Northwestern’s findings are no blip. The report, based on a survey conducted in February of nearly 2,400 adults, comes after a bevy of recent research that suggests deep cracks are forming in many Americans' plans to retire.
A recent report from financial firm Schwab shows that savers say inflation is the No. 1 obstacle between them and a comfortable retirement. Similarly, research from the Nationwide Retirement Institute found that 4 in 10 workers who were 45 or older expect to push back their retirement age in hopes of stretching their dollars a little further.

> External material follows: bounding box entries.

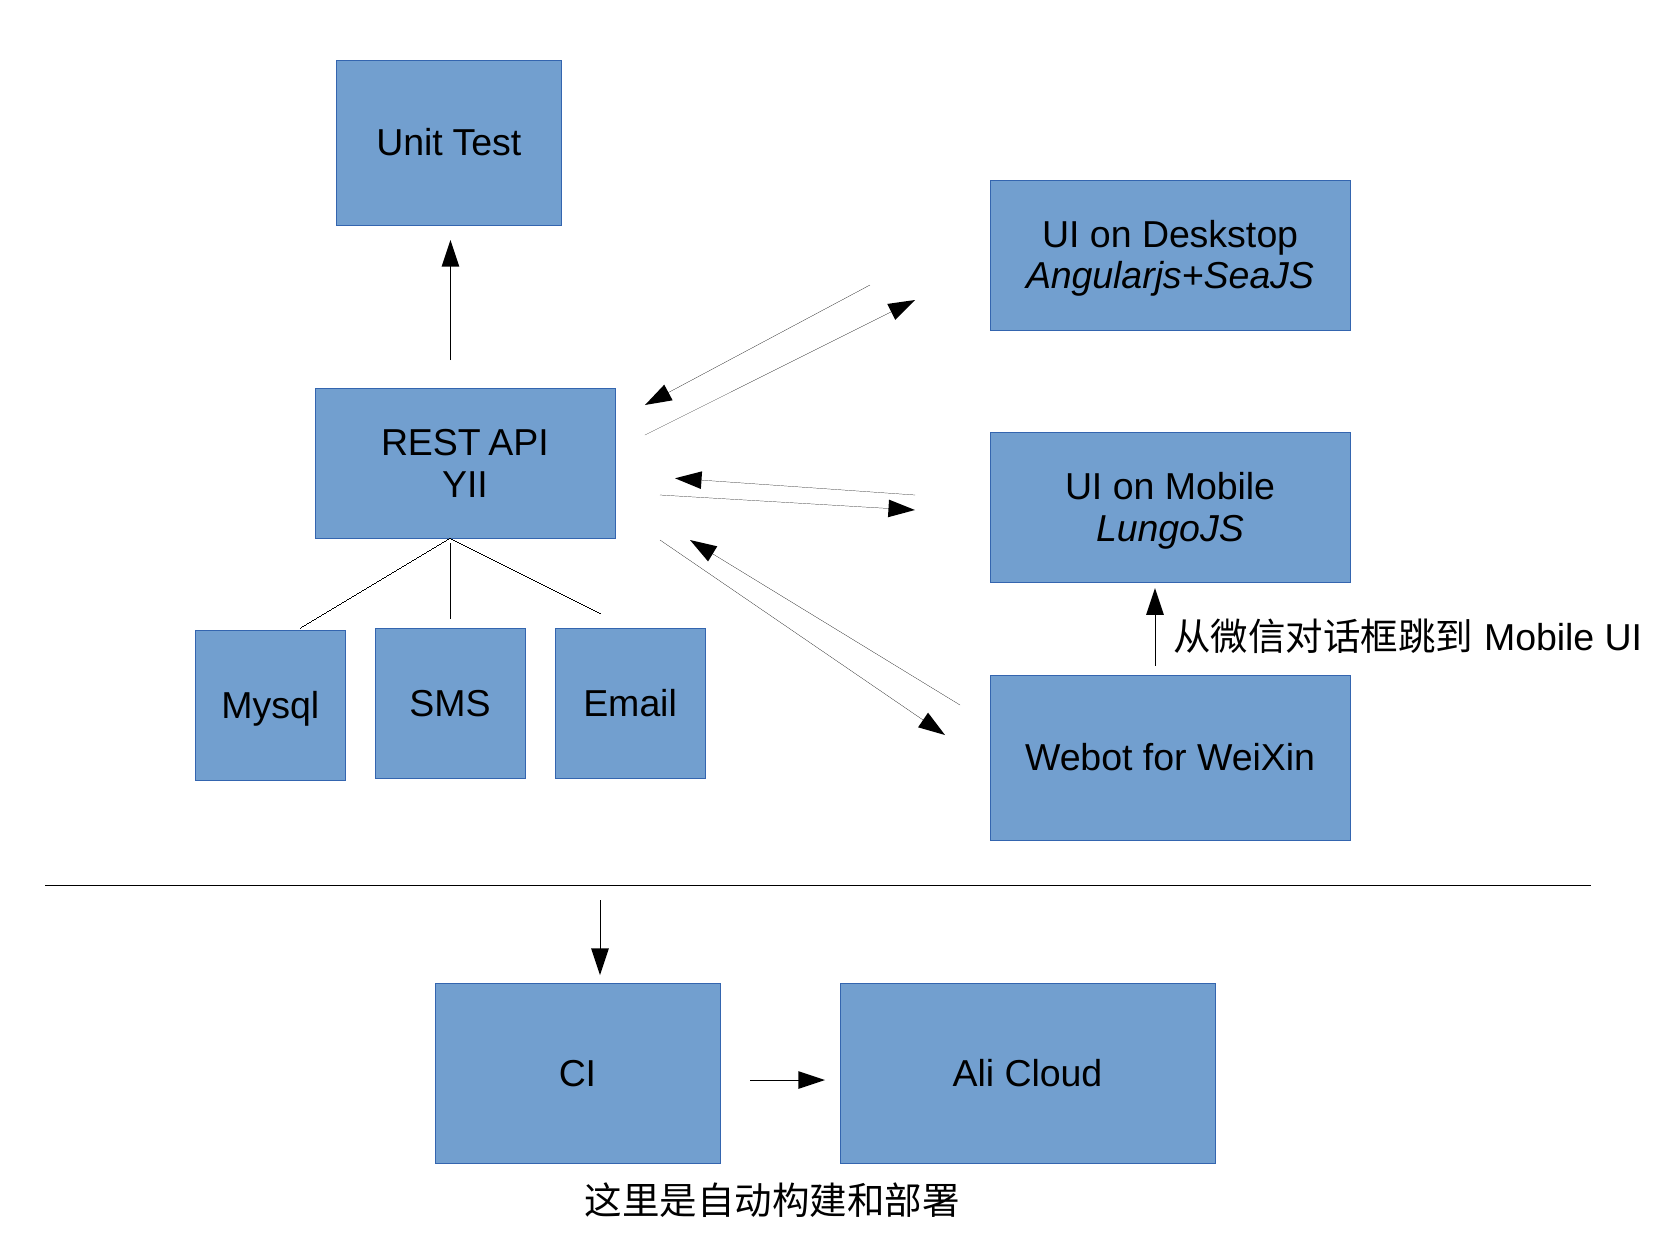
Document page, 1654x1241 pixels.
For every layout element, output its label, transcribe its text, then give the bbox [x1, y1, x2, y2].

text_box [605, 478, 1078, 536]
text_box SMS [375, 628, 526, 779]
text_box 这里是自动构建和部署 [570, 1163, 975, 1227]
text_box Ali Cloud [840, 983, 1216, 1164]
text_box UI on Mobile LungoJS [990, 432, 1351, 583]
text_box CI [435, 983, 721, 1164]
text_box REST API YII [315, 388, 616, 539]
text_box UI on Deskstop Angularjs+SeaJS [990, 180, 1351, 331]
text_box Webot for WeiXin [990, 675, 1351, 841]
text_box Mysql [195, 630, 346, 781]
text_box Unit Test [336, 60, 562, 226]
text_box 从微信对话框跳到Mobile UI [1158, 600, 1654, 664]
text_box Email [555, 628, 706, 779]
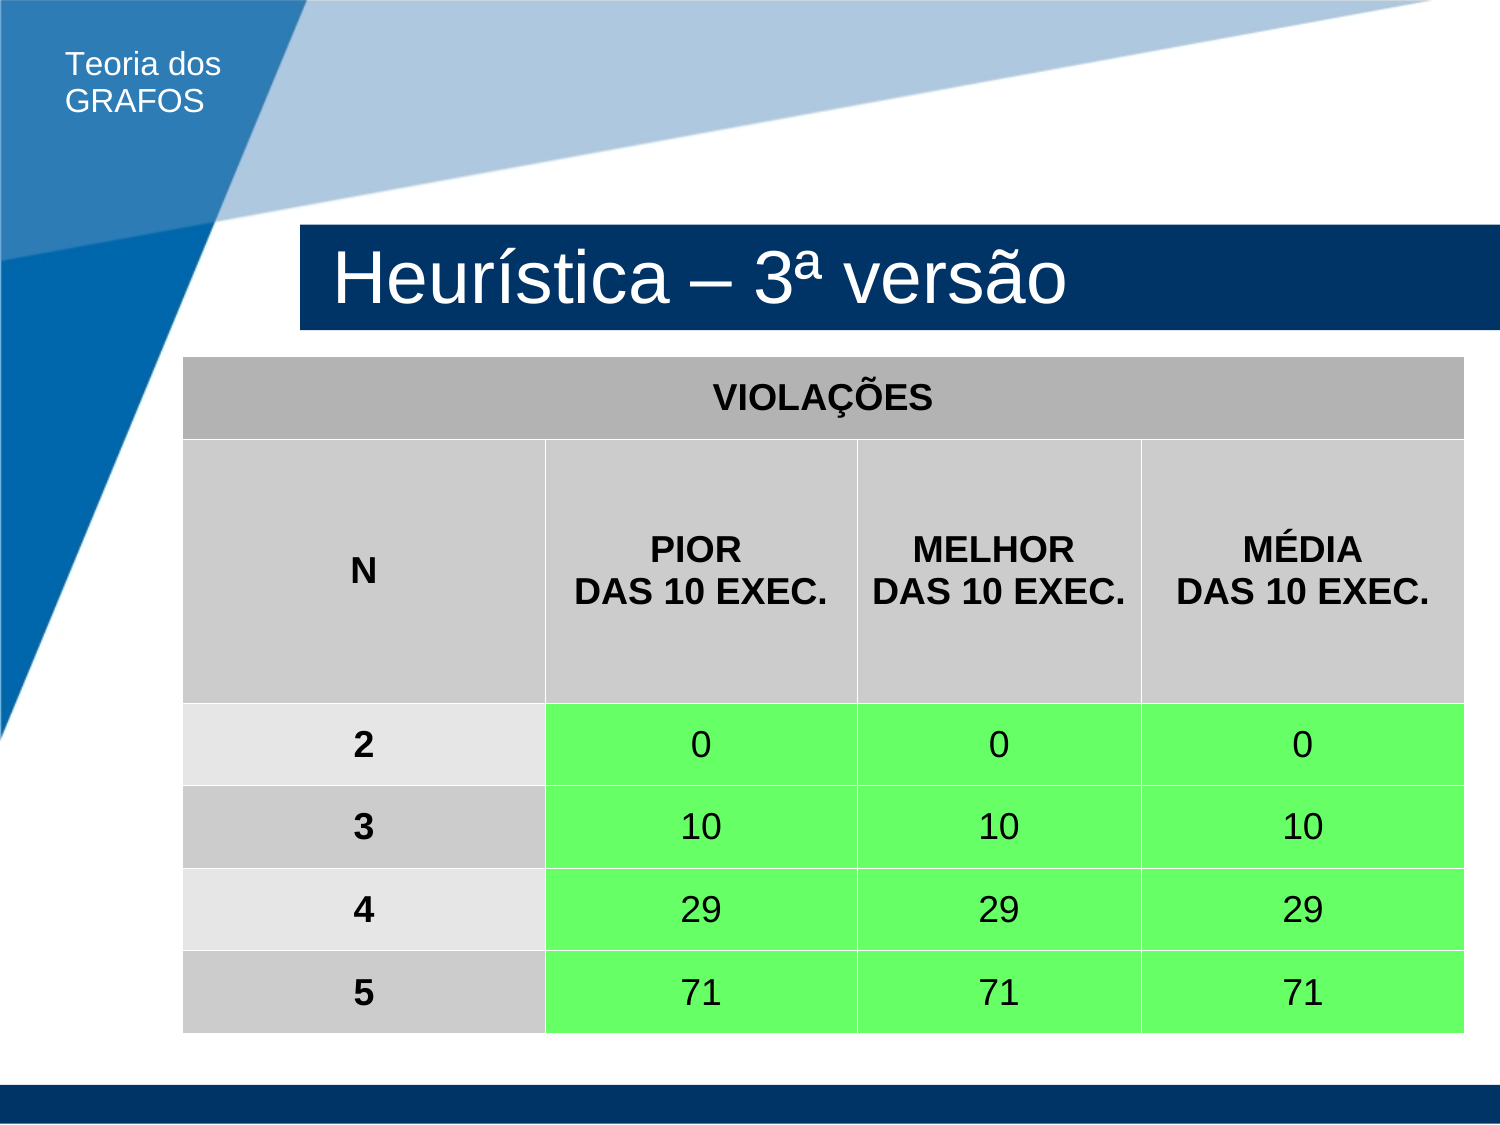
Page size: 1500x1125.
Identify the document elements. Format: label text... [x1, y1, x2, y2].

table_cell 10 [546, 786, 857, 868]
picture [0, 0, 1500, 842]
table_cell 2 [183, 704, 545, 785]
table_cell 5 [183, 951, 545, 1033]
table_cell 3 [183, 786, 545, 868]
table_cell 0 [858, 704, 1141, 785]
table_cell MELHOR DAS 10 EXEC. [858, 440, 1141, 703]
table_cell 0 [1142, 704, 1464, 785]
table_cell N [183, 440, 545, 703]
table_cell 29 [1142, 869, 1464, 950]
table_cell 71 [1142, 951, 1464, 1033]
table_cell 0 [546, 704, 857, 785]
table_cell 29 [858, 869, 1141, 950]
table_header VIOLAÇÕES [183, 357, 1464, 439]
table_cell 10 [1142, 786, 1464, 868]
table_cell 71 [858, 951, 1141, 1033]
table_cell 4 [183, 869, 545, 950]
table_cell MÉDIA DAS 10 EXEC. [1142, 440, 1464, 703]
table_cell 10 [858, 786, 1141, 868]
table_cell PIOR DAS 10 EXEC. [546, 440, 857, 703]
table_cell 29 [546, 869, 857, 950]
title Heurística – 3ª versão [300, 224, 1500, 331]
table_cell 71 [546, 951, 857, 1033]
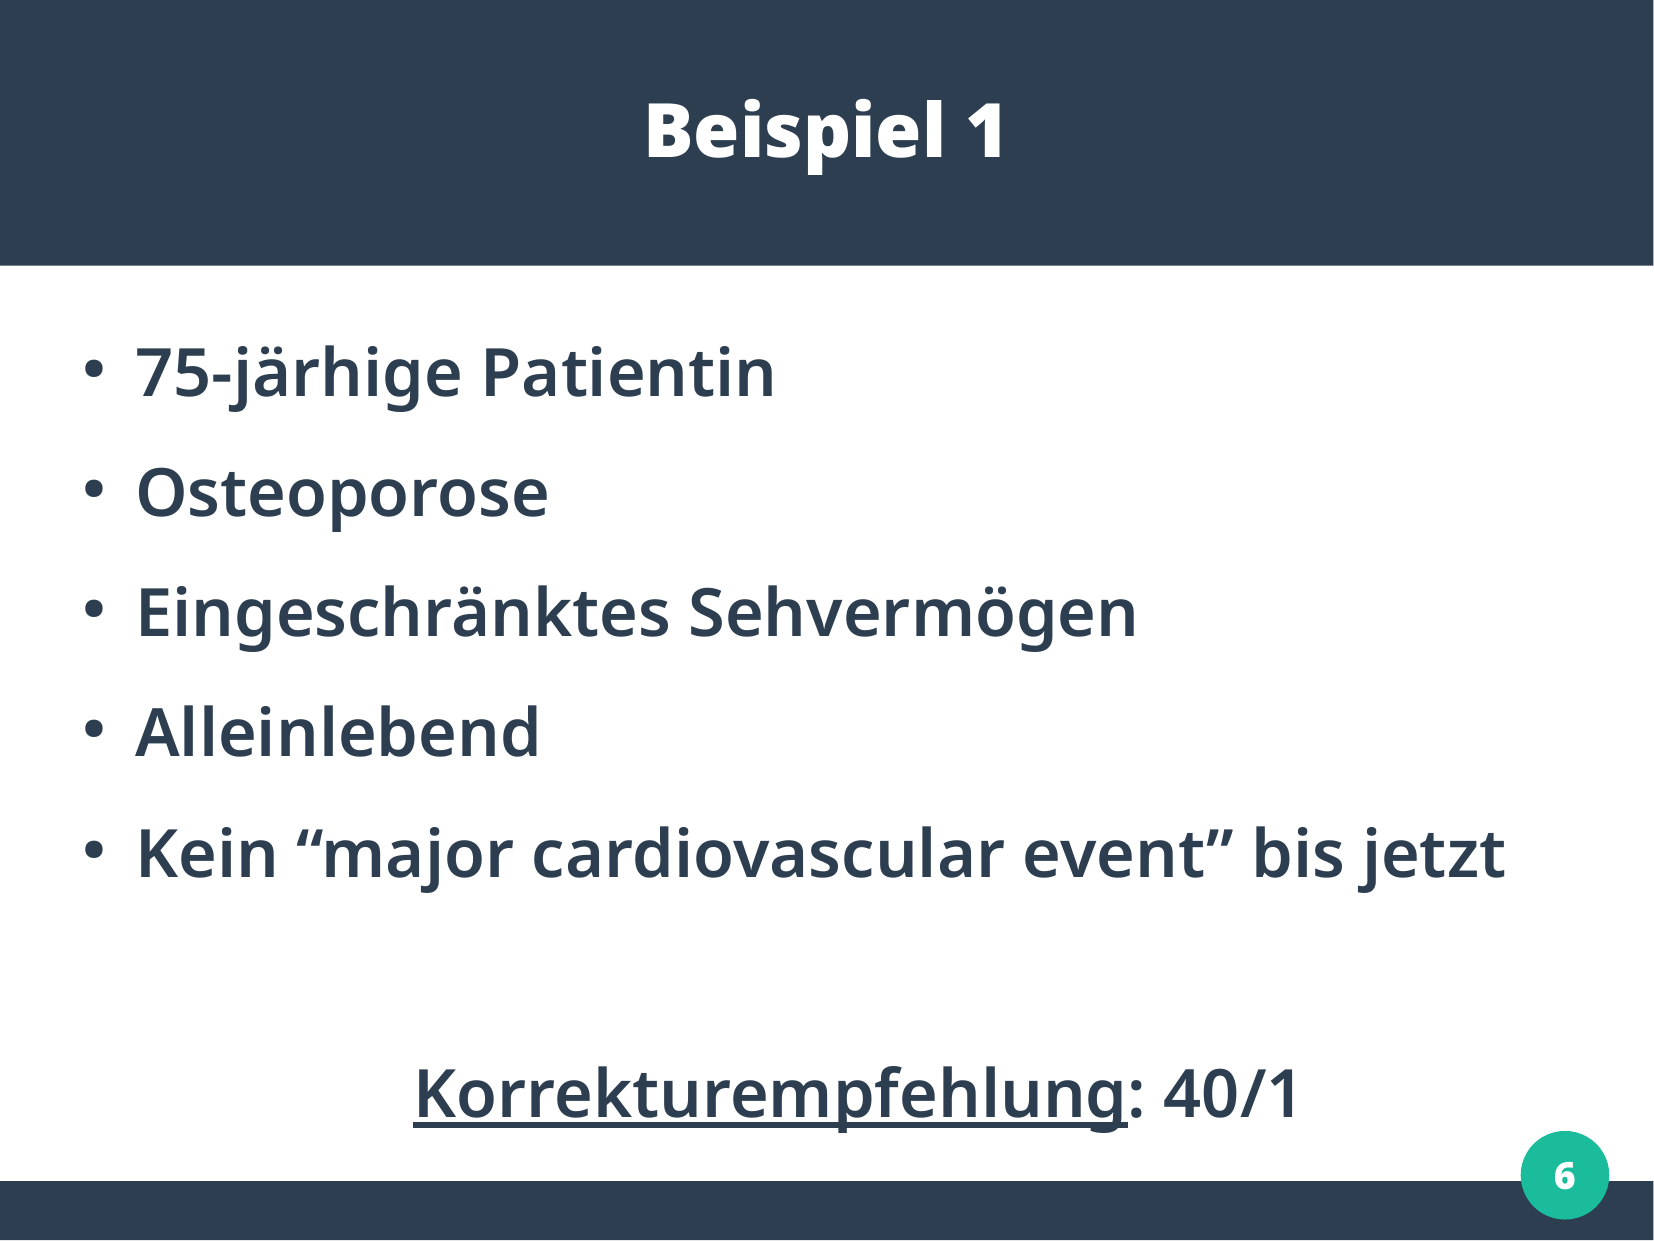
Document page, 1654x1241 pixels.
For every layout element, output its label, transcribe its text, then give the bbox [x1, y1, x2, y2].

list 75-järhige Patientin Osteoporose Eingeschränktes Sehvermögen Alleinlebend Kein “major cardiovascular event” bis jetzt Korrekturempfehlung: 40/1 [64, 324, 1600, 1152]
title Beispiel 1 [59, 49, 1595, 207]
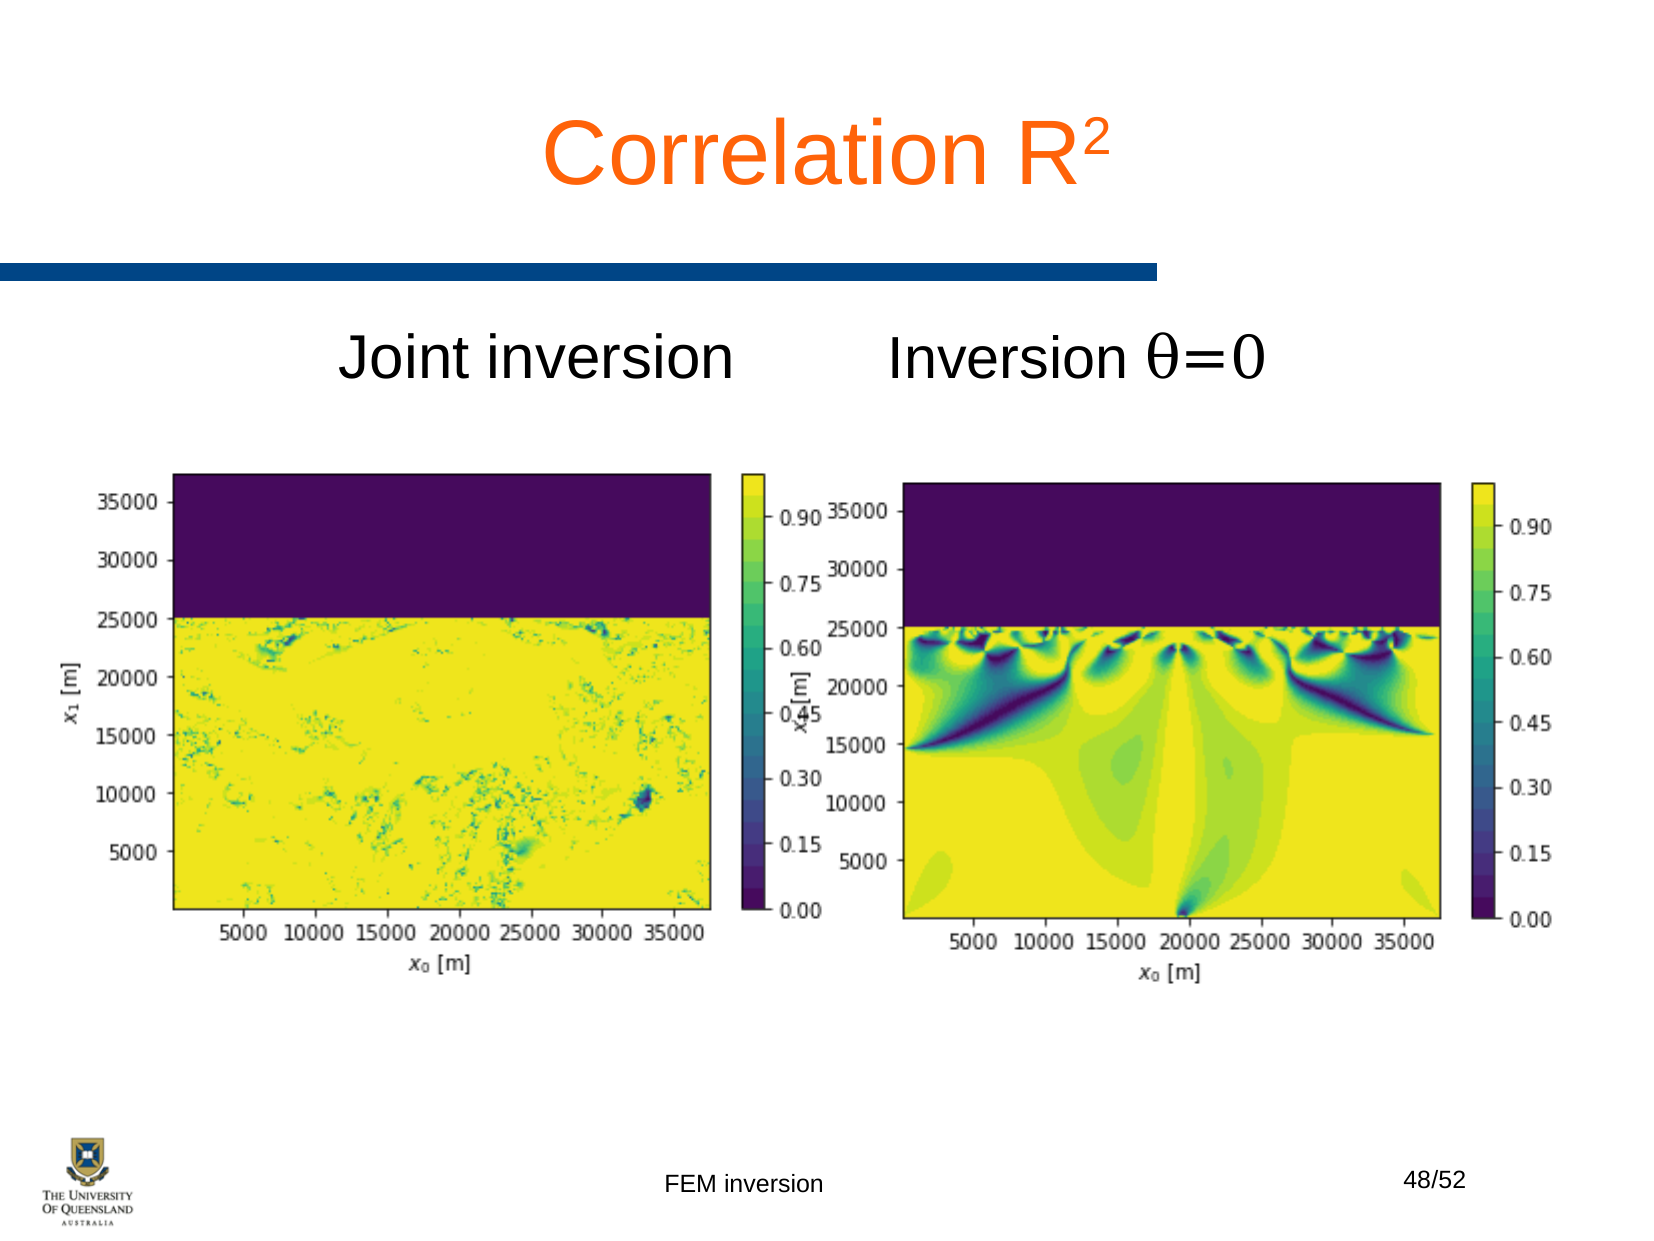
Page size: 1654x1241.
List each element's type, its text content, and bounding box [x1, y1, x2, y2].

list Joint inversion [272, 322, 826, 393]
picture [45, 460, 1566, 1002]
title Correlation R2 [82, 49, 1571, 257]
picture [35, 1133, 142, 1235]
list Inversion θ=0 [824, 323, 1377, 394]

Inflation, which has stubbornly stuck near four-decade highs throughout 2022, is playing a key role in these doom-and-gloom reports. Rising prices not only limit how much money people can save now, but they can also drastically increase how much retirees spend later down the road — especially when it comes to big-ticket expenses like health care.
The silver lining? Inflation is taken into account by the IRS and the Social Security Administration to help retirees and savers alike.
On Friday, the IRS announced a major bump to the amount savers can contribute to their 401(k)s (and similar employee retirement accounts) from $20,500 to $22,500, a boost of nearly 10%. Likewise, inflated prices also led to the largest cost-of-living increase to Social Security checks in 42 years.
Both of those changes go into full effect in 2023.